Время прошло незаметно. В шесть вечера Еремин встал, поцеловал Генриэтту Николавну и начал приводить себя в форму. В шесть тридцать в дверь постучали. Еремин вздрогнул. Это был он, изменившийся, поседевший полковник Елдасов. Некогда жуир и картежник, он спал с лица, нос заострился. В нелепом тулупе, без усов, он работал, очевидно, под дворника.

— Здравствуйте, милостисдарь, — молвил он, подойдя к Еремину, заглянул ему в глаза. — Какими судьбами в нашем злосчастном царстве?

— Вызвался добровольно.

— Ну и… надолго?

— На одни сутки. Вот вам пакет.

— Спасибо. А вот вам — свеженькое. Передайте генералу Деникину лично.

— Что это? Извините, мне велено запомнить.

— Телеграмма Ленина в РВСР. От 22 октября. Читайте!

— Покончить с Деникиным (именно покончить — добить) нам дьявольски важно. Надо кончить с Деникиным скоро, тогда мы повернем все против Юденича. Пора окончательно раздавить так называемых добровольцев — помещичьих сынков, наемных бандитов и другую сволочь.

— Вы поняли, поручик?

— Все понял.

— И ваше впечатление?

— Впечатление сильное.

— А Москва?

— Да…

— Оно, впрочем, естественно. Тут и слепой увидит, и немой заговорит.

— Я чувствовал заранее, но…

— Не надо чувствовать заранее, не надо предполагать. Слов не надо. Надо просто быть. И тогда откроются перед вами… эх, ну да что там.

— Полковник… Анатолий Михалыч, пойдемте со мной! Вам здесь нельзя оставаться.

— Можно, — резюмировал полковник Елдасов, — ибо не так все страшно. Главное — правильно видеть. Европеец — он видит мир-схему, мир-объект. Но русский — он видит мир, с которым совладать нельзя: мир-крест. Чего уж там? Вот почему мы говорим о могучем дыхании космоса на просторах глубинной России. Кто это познал, тот полюбил эту землю за великие… как это сказать, святости и безобразия. Хватит об этом! Никуда я не пойду! Я провел в Париже полвойны, я понял, я лучше сгину здесь, чем сосать аперитив на Монмартре.

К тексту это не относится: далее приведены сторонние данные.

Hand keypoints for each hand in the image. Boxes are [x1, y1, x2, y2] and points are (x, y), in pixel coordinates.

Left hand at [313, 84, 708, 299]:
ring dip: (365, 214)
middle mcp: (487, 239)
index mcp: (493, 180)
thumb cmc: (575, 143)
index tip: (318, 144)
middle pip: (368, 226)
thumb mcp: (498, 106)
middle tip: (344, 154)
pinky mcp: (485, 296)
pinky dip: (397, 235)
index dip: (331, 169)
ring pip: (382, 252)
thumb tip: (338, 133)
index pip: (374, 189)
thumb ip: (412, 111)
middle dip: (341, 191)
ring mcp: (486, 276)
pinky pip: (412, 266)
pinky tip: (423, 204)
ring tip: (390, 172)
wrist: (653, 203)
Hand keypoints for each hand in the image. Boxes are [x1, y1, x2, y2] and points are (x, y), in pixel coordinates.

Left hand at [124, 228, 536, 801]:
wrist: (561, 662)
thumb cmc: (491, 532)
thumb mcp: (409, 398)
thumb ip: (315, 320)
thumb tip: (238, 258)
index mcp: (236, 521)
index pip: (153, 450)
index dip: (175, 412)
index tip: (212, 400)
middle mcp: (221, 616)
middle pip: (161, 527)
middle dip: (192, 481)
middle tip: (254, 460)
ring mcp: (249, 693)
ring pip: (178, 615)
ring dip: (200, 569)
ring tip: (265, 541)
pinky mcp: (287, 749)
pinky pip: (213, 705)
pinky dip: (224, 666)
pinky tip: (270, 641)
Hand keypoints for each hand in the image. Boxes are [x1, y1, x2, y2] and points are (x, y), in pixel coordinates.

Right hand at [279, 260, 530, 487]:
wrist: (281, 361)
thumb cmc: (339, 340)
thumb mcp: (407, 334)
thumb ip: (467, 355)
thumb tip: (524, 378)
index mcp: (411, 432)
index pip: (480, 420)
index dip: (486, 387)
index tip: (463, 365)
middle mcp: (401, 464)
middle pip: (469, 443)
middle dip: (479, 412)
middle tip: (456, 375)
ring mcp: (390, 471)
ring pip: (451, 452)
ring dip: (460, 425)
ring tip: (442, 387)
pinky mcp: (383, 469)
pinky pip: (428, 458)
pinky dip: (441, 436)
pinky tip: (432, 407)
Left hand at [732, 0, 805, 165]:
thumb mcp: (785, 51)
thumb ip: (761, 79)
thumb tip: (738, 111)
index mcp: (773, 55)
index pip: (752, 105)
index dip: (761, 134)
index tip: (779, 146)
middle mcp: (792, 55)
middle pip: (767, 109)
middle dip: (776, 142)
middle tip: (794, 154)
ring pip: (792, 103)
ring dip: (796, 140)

— Полковник, вы, вы, вы… — Еремин задохнулся от внезапного и выглянул в окно перевести дух: две одинокие собаки бегали по двору. Октябрьская трава торчала здесь и там зелеными клочками, и всюду: на брусчатке, на траве и на голой почве — лежали светло-желтые листья. Тут же стоял красногвардеец с винтовкой и дышал в ладони.

— Кажись, попались, — слабо улыбнулся Еремин. В дверь стали ломиться.

— Бегите, поручик! — Полковник поднатужился, припер дверь. — Не забудьте пакет! — Раздался выстрел. — Тело ты неприкаянное, тело мое, — охнул полковник, держась за бок.

— Убрать контру! — сказал вошедший комиссар Оглобиньш — громадный, лысый, в кожаном реглане.

Еремин был уже далеко: выскочив в окно, он скакал по крышам. Московские кровли издавали скрежещущий звук.

С крыши дома N 5 он видел город: приземистый, пустынный. Фронтоны, тени, дома доходные. Последний благовест, конец иллюзий.

— Прощай, Москва! — Еремин залез в чердачное окно, пробрался через рухлядь, бросил по пути пакет, по черной лестнице спустился вниз, и здесь его уже ждали.

— Ну что, дружок, долго от нас петлять будешь? — улыбнулся Оглобиньш, играя револьвером. Со связанными руками Еремин был отведен в ближайшее отделение ЧК. Допрос был короткий.

— Офицер?

— Офицер.

— Против советской власти?

— Да не то чтобы за.

— Сотрудничать с нами будете?

— Навряд ли.

— Все ясно. Распишитесь. Приговор будет приведен в исполнение.

— Когда?

— Завтра утром.

— Спасибо. Один вопрос.

— Говорите.

— Впрочем, нет. И так все ясно. — В графе «Понятые», он вспомнил, стояло четко: М. Логовая.

— Ну, если вопросов нет, то попрошу в камеру. Боец Махрютин!

Боец Махрютин, он же неунывающий солдат Егор, проводил поручика в камеру и запер за ним дверь. Подвал был глух и темен. В доброе старое время купец Томазин держал здесь доски и прочий пиломатериал.